▶ [Potongan Teks]:

● ● ● ● ●

Semua anggapan itu tidak dapat disesalkan, karena memang mereka itu sebenarnya belum banyak mengetahui tentang seluk beluk dan hikmah hukum Islam, baik yang mengenai pribadi maupun masyarakat serta perkembangan hukum-hukum itu dalam perubahan sejarah. Demikian juga mereka kurang sekali memerundingkan apa yang disangkanya masyarakat Islam itu, dengan masyarakat lainnya yang tidak berdasarkan hukum Islam. Lagi pula, memang belum ada penerangan yang luas dan jelas tentang masyarakat Islam yang sebenarnya itu, hingga tidak mengherankan bila orang masih meraba-raba tentang hal ini.
Akan tetapi, segala sesuatunya akan menjadi jernih bila orang suka mempertimbangkan hukum-hukum Islam itu dengan lebih obyektif dan pengetahuan yang cukup tentang hukum Islam dan hukum masyarakat serta mempertimbangkan soal-soal psikologis. Orang telah dapat menciptakan bermacam-macam ideologi dan stelsel kemasyarakatan dengan maksud untuk memperbaiki masyarakat dan meratakan keadilan dan kesejahteraan, bukan dengan maksud untuk memuaskan kesenangan semau-maunya hingga melampaui batas. Kita lihat umpamanya sosialisme, komunisme; kesemuanya itu diciptakan untuk mencapai kesejahteraan masyarakat. Pelajaran tasawuf agama Budha, demikian pula ilmu-ilmu kebatinan yang beraneka warna, kesemuanya untuk mendidik pribadi di dalam hidup bermasyarakat agar manusia dapat hidup bahagia dan selamat dari segala macam penganiayaan. Tetapi, bila orang hanya semata-mata mengutamakan kesenangan hawa nafsu, maka menjadi tidak berhargalah segala ideologi dan ajaran-ajaran yang telah diciptakan orang itu.

● ● ● ● ●

▶ [Tugas]:
A – Menurut teks tentang hukum Islam, untuk apa sosialisme dan komunisme diciptakan?
B – Salin dengan tepat bagian teks tentang hukum Islam yang dimulai dengan "Semua anggapan itu" dan berlanjut sampai "tentang hal ini.".
Kerjakan hanya berdasarkan teks di atas.

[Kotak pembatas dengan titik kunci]
● ● ● ● ●

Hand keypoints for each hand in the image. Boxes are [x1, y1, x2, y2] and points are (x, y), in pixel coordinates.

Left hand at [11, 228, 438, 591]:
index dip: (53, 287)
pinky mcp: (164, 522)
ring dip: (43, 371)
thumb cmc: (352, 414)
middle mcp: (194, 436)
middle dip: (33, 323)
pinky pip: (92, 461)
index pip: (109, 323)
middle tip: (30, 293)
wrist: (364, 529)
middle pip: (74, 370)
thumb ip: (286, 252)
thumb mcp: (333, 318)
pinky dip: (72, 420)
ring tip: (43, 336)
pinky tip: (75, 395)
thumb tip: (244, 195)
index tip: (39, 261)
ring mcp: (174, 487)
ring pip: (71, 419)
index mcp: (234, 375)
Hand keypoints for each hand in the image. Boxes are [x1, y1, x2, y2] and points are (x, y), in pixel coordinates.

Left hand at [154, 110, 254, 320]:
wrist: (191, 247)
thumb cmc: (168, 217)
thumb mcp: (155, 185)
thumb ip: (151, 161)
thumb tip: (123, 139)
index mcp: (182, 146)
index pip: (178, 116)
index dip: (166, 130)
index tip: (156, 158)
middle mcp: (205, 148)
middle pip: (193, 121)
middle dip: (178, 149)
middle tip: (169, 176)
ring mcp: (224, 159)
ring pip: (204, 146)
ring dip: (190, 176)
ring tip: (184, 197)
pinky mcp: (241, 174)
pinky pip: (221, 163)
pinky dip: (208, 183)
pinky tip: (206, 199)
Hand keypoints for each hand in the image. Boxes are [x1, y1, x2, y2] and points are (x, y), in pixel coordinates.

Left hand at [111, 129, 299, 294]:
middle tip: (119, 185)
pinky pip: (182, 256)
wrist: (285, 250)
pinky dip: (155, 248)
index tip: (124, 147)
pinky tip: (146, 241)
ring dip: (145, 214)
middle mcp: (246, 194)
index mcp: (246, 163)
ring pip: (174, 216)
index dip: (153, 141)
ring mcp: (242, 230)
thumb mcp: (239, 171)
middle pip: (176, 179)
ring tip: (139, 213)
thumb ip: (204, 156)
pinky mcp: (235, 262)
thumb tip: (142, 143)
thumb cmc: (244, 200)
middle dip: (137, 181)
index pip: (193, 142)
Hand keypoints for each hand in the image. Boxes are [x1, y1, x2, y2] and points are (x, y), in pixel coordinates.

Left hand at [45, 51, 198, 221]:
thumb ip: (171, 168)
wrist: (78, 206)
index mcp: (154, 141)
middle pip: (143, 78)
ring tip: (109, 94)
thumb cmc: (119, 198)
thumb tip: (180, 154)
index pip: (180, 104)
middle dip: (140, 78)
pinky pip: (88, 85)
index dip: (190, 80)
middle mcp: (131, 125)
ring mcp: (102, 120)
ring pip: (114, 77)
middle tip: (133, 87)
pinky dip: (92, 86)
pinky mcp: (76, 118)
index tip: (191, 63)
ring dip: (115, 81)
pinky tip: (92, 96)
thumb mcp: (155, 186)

● ● ● ● ●

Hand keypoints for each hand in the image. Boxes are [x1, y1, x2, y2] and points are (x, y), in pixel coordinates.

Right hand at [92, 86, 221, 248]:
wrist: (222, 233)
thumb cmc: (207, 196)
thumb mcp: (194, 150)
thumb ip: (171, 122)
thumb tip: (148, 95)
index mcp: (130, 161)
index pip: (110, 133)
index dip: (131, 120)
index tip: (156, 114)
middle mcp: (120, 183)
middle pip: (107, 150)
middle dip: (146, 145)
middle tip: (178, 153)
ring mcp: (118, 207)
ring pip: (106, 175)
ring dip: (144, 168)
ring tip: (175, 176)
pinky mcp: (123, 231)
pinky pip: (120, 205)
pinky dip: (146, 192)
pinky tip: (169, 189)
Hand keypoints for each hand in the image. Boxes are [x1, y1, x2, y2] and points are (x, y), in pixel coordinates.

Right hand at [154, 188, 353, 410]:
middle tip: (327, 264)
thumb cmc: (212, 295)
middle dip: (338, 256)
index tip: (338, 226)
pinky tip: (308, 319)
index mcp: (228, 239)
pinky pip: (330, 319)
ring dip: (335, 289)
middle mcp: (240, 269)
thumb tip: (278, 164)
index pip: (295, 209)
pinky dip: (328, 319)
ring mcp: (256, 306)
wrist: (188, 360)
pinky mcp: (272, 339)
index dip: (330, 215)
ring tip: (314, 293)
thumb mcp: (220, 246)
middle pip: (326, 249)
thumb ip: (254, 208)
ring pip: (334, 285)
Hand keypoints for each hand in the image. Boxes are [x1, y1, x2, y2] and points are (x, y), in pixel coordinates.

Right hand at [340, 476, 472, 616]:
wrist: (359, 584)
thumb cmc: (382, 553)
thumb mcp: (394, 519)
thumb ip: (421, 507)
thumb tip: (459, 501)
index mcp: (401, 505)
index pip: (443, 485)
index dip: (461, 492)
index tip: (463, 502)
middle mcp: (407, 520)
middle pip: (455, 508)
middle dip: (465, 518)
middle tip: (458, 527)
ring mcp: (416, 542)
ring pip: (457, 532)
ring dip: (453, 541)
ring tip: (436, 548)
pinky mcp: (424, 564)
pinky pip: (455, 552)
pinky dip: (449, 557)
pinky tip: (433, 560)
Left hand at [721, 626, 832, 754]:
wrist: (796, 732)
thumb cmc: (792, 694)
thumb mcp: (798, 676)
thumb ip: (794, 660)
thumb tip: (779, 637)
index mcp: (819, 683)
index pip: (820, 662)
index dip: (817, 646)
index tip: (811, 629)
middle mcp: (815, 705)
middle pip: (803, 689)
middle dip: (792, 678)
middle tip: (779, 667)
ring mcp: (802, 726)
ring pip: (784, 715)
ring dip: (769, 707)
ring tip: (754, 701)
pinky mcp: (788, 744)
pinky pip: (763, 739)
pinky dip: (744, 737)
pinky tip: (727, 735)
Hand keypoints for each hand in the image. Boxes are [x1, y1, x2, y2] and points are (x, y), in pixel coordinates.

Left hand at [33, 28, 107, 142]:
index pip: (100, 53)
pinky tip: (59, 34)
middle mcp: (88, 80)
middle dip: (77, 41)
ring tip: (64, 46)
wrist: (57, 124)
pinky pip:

● ● ● ● ●

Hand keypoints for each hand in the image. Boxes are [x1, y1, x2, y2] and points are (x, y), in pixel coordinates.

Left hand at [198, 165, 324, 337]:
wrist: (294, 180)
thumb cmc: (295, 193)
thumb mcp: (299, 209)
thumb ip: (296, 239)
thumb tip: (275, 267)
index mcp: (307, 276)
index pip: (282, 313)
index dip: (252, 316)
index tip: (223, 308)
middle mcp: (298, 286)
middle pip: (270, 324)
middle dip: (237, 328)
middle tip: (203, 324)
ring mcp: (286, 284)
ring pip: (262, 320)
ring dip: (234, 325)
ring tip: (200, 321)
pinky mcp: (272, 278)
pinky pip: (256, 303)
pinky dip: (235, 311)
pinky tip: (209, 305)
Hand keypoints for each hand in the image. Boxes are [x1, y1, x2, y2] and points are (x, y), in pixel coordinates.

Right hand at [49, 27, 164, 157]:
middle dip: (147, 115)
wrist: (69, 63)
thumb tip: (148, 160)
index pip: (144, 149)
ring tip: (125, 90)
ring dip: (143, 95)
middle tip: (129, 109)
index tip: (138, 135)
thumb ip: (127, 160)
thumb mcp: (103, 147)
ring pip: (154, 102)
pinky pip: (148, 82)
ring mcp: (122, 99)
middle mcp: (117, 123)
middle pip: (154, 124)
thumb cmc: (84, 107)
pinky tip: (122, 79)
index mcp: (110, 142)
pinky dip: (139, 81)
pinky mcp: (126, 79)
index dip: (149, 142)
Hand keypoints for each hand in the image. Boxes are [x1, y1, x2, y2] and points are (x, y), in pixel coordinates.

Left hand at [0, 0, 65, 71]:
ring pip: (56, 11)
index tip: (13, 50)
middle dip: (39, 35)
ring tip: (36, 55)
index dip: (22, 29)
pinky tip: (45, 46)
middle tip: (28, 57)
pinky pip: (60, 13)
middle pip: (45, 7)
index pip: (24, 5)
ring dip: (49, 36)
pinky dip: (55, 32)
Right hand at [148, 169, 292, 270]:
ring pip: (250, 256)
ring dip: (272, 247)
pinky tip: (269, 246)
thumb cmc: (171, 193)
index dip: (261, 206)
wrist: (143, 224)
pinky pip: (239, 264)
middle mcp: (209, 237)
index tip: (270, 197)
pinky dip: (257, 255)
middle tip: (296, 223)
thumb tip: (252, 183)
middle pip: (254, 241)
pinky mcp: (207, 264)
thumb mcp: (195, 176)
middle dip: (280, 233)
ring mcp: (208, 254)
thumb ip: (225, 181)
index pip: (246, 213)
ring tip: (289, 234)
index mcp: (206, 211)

● ● ● ● ●

▶ [Jawaban Tugas]:
A – Untuk mencapai kesejahteraan masyarakat.

B –
Semua anggapan itu tidak dapat disesalkan, karena memang mereka itu sebenarnya belum banyak mengetahui tentang seluk beluk dan hikmah hukum Islam, baik yang mengenai pribadi maupun masyarakat serta perkembangan hukum-hukum itu dalam perubahan sejarah. Demikian juga mereka kurang sekali memerundingkan apa yang disangkanya masyarakat Islam itu, dengan masyarakat lainnya yang tidak berdasarkan hukum Islam. Lagi pula, memang belum ada penerangan yang luas dan jelas tentang masyarakat Islam yang sebenarnya itu, hingga tidak mengherankan bila orang masih meraba-raba tentang hal ini.